### [Parts of the exercise]
a) According to the forum comments about databases, what share of databases is about storing information so it can be retrieved later?
b) Pick up the forum comments about databases right after their final sentence and keep writing in the same voice.

• pangalactic (unregistered) in reply to Geoff
    Geoff:
    I don't know what it is about the relational database and SQL that see to inspire the most bizarre, creative, and WRONG solutions to problems.

    Oh sure people come up with all kinds of WTFy way to abuse and misapply other software tooling and data structures; but relational data and SQL seem to draw the crazy out of people. Which I find odd because when you think about other languages and other persistent data storage methods most of them off more choices in terms of control structures and storage classes/objects/formats and yet rarely do the the creatively stupid come up with WTFs that are really on the level of their counter parts working with SQL on top of relational data.

    I wish I knew why.

    90 percent of databases is about storing information so that when you need to retrieve it later, you just have to provide a database name, table name and some key information, and it comes back. Oh and you can retrieve a bunch of related information at the same time, as long as you arrange your database properly.

    10 percent of databases is about other stuff. Mainly performance and other minor complications.

    But for some reason the way most people think about databases is 90 percent other stuff: performance, security, scalability, foreign keys, denormalization, nulls, stored procedures, GUIDs, compound vs composite keys, shards, grids, big data, materialized views, SQL injection attacks, NoSQL, and triggers.

    As Scotty once said on Star Trek: “The more they overthink the plumbing, the easier it is to stop up the drain.”

  • Muphry (unregistered) in reply to Compiler

    [quote user="Compiler"]While I can't say this universally (I've worked with some very good DBAs), it often seems as if they've never developed software before.

    For example, our genius DBA and his buddy on a contract (who was the expert in the field put together a system about a year ago to do a lot of processing of data to allow reports to run against the processed data.

    Setting aside the parts about the reports being wrong (in the rare case they actually ran to completion) when doing a demo, they built this grandiose system to connect which stored procedures to run to another piece of data, table X.

    So, for row 1 in table X, they could map it to collect stored procedures sp1, sp2, sp3... for row 2, it might run sp2, sp5, and sp6. Fine, maybe a nice abstraction...

    Except in this mapping, they used the 'name' field from table X. When we discussed this, I pointed out the name field has an online admin function, and could change at any time, unlike the UniqueId field, which is an identity.

    I was told that use of either field was simply a preference and equally valid, as either one could change.

    I suppose that's theoretically true; someone could go into the database, set identity insert off, update the unique id to something else, then turn it back on, and the machine wouldn't run for row 2 in table X.

### [Source data]
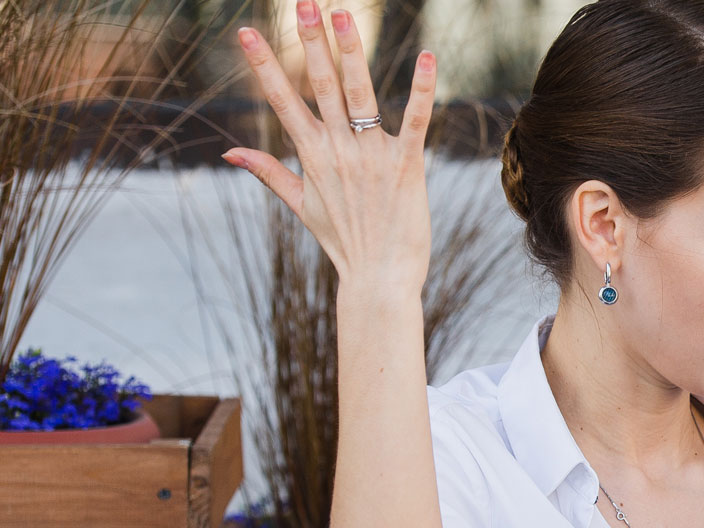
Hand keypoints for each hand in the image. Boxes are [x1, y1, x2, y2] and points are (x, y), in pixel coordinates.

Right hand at [222, 1, 436, 295]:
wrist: (379, 279)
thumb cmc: (343, 242)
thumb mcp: (302, 205)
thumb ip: (269, 172)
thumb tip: (230, 151)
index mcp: (311, 155)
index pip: (281, 100)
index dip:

### [Exercise responses]
a) 90 percent

b)
    Or, they could unse the online function to administer the name column. Which, of course, was practically the first thing out of the box the users did.

    Nothing like knowing your environment and building around the things which are likely to cause problems.

    Chimpanzee-like attention to detail.[/quote]

    Parse error: Mismatched parentheses line 2 char 56 Segmentation fault [core dumped][/quote] ... with a mismatched [/quote] tag, classic!

  • foo AKA fooo (unregistered) in reply to rwessel
    rwessel:
    Back when ZIP+4 was introduced, a common technique on mainframe systems was to replace the existing "PIC 9(5)" (five digit, five byte, numeric, display character) field with "PIC 9(9) COMP-3" (nine digit, five byte, numeric packed decimal [BCD+sign]) to hold the longer format ZIP code. In the first case a ZIP like 60601 (downtown Chicago) would be stored as X'F6F0F6F0F1' (remember EBCDIC), and in the latter, 60601-1234 would be stored as X'606011234F'. This had the advantage of not requiring the layout of the records to be changed. Now most people at least converted the entire file at once. Some folks, in an effort to avoid the conversion, did a union (Cobol "REDEFINES") of both formats, and then did an "IS NUMERIC" test in each program reading that field to check which format was stored (the display and packed formats would never both pass the numeric test).
    Now we've finally learned why EBCDIC is bettar than ASCII. X'3630363031' wouldn't work.
  • Swedish tard (unregistered) in reply to dignissim
    dignissim:
    postal coder:
    If you Americans for once take a look at the rest of the world, you'll notice that there is more variety to postal codes under the Sun than a mere mortal can fathom.
    The lack of a "Country" column should be a hint that this particular table isn't intended to store international addresses.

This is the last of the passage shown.